Die Volks- und Raiffeisenbanken schlossen im vergangenen Jahr insgesamt 562 Filialen. imago images/Andreas Haas

Filiale der Volksbank

Die Volks- und Raiffeisenbanken schlossen im vergangenen Jahr insgesamt 562 Filialen.

Der Gewinn vor Steuern brach wegen der Abschreibungen von Aktien und Anleihen jedoch ein. Er rutschte um 43 Prozent auf 4,4 Milliarden Euro ab. 2021 hatten die Genossenschaftsbanken mit 7,7 Milliarden Euro besonders viel verdient. Einen konkreten Ausblick für das laufende Jahr gab der BVR nicht.

Die Volksbanken rechnen mit einer anhaltend hohen Preissteigerung. „Bis die Inflation sich normalisiert, wird es wohl länger dauern“, warnte BVR-Präsidentin Kolak. Die Inflation in Deutschland erweist sich als hartnäckig. Im Februar verharrte die Teuerung laut der vorläufigen Schätzung des Statistischen Bundesamts weiterhin auf einem hohen Niveau bei 8,7 Prozent.

Der Höhepunkt des Preisauftriebs dürfte zwar überwunden sein, sagte die BVR-Chefin. „Allerdings hat sich der Inflationsimpuls von den Energie- und Nahrungsmittelpreisen auf den Großteil des Verbraucherpreisindexes ausgeweitet und ist nicht nur in den unteren, sondern auch in den mittleren Einkommensschichten deutlich zu spüren.“ Sie sagte, dass die Inflation sich durch steigende Löhne verfestigen könne.

Trotz Inflation: Kundeneinlagen bei Volks- und Raiffeisenbanken steigen leicht

Trotz der Inflation legten die Kundinnen und Kunden der Genossenschaftsbanken 2022 insgesamt mehr Geld beiseite. Die Kundeneinlagen stiegen um gut drei Prozent auf 861 Milliarden Euro. Das Wachstum lag allerdings deutlich unter dem der Vorjahre.

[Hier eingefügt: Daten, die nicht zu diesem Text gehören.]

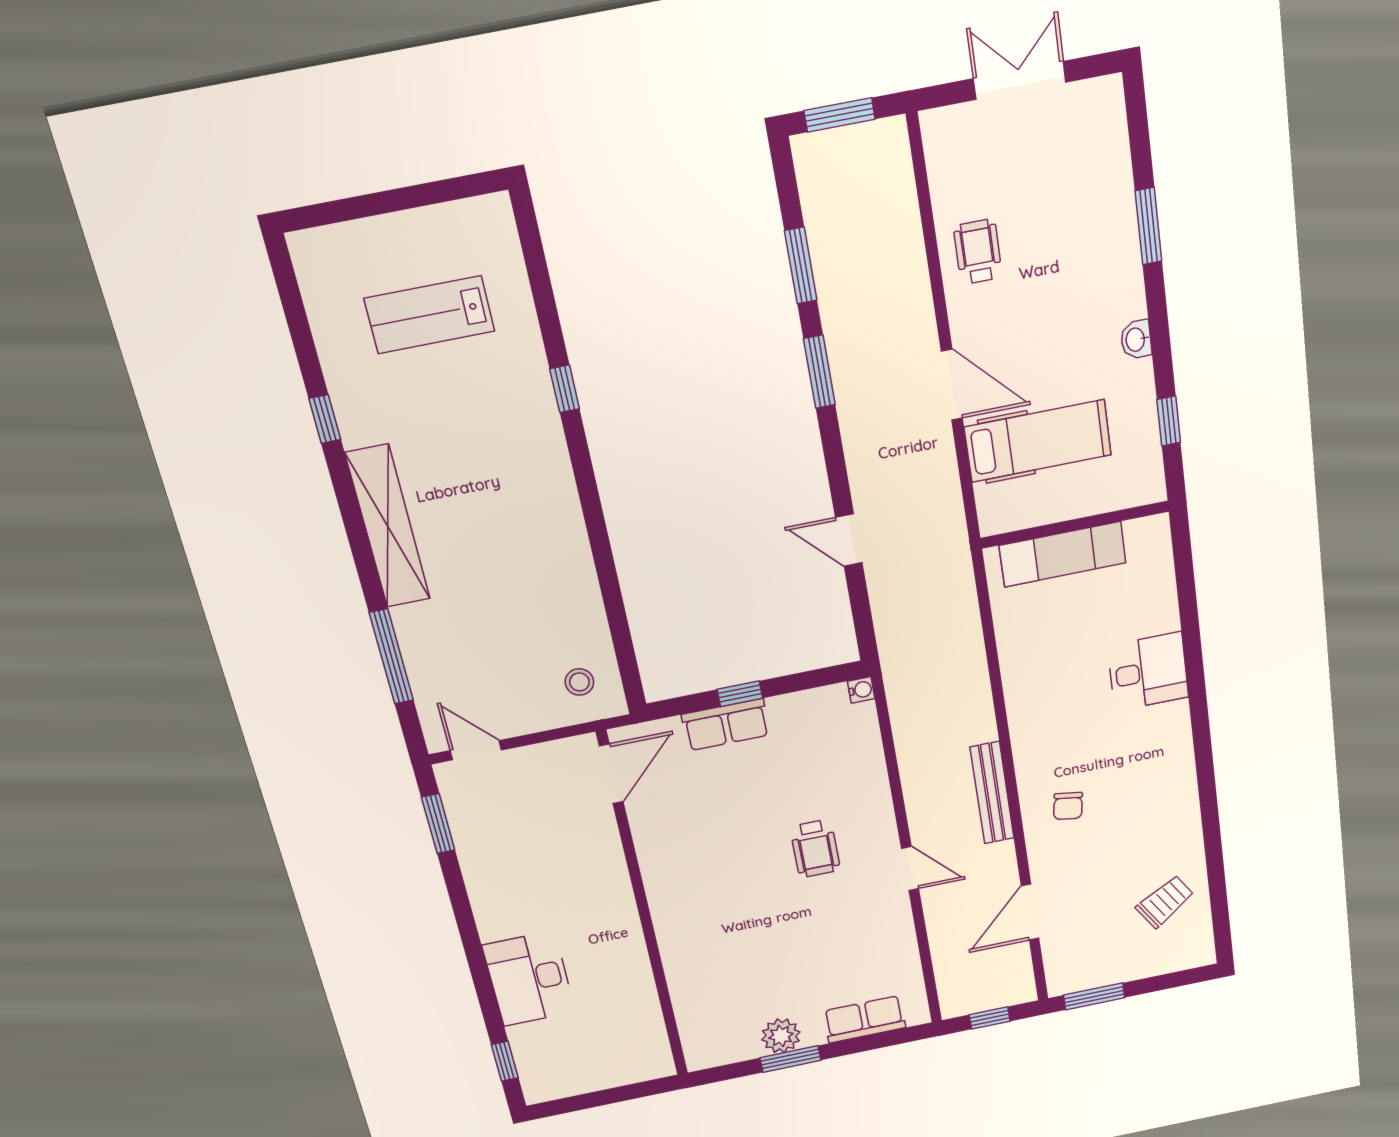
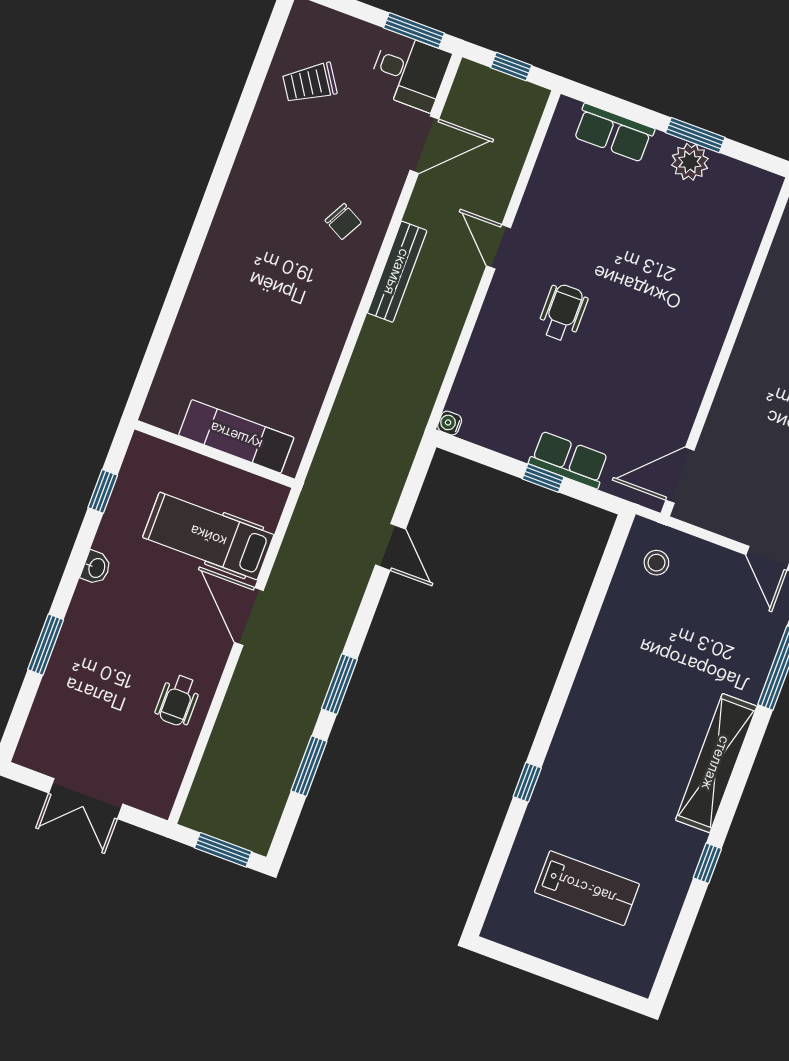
desk: (1148, 672) -> (410, 72), moved, turned 180
chair: (1068, 806) -> (343, 221), turned 109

Das Kreditwachstum dagegen erreichte nahezu das Vorjahresniveau. Der Kreditbestand kletterte um fast sieben Prozent auf 757 Milliarden Euro und wurde bis zum Sommer 2022 durch hohe Volumina privater Immobilienkredite getrieben. Laut BVR-Vorstand Andreas Martin hat sich die Nachfrage nach Baukrediten aber „merklich abgekühlt“: „Die Neugeschäftsvolumina im vierten Quartal sanken im Vergleich zum dritten Quartal 2022 schätzungsweise um etwa ein Fünftel.“

Angesichts anhaltender Fusionen wird die durchschnittliche Genossenschaftsbank immer größer. Die Bilanzsumme liegt im Mittel bei 1,6 Milliarden Euro. Im vergangenen Jahr gab es 35 Zusammenschlüsse. Die Volks- und Raiffeisenbanken schlossen 562 Filialen, die Zahl der Geschäftsstellen sank auf gut 7500. Die Anzahl der Geldautomaten fiel um nahezu 800 auf rund 15.500.

Erstpublikation: 07.03.2023, 10:30 Uhr (aktualisiert am 07.03.2023, 16:10 Uhr).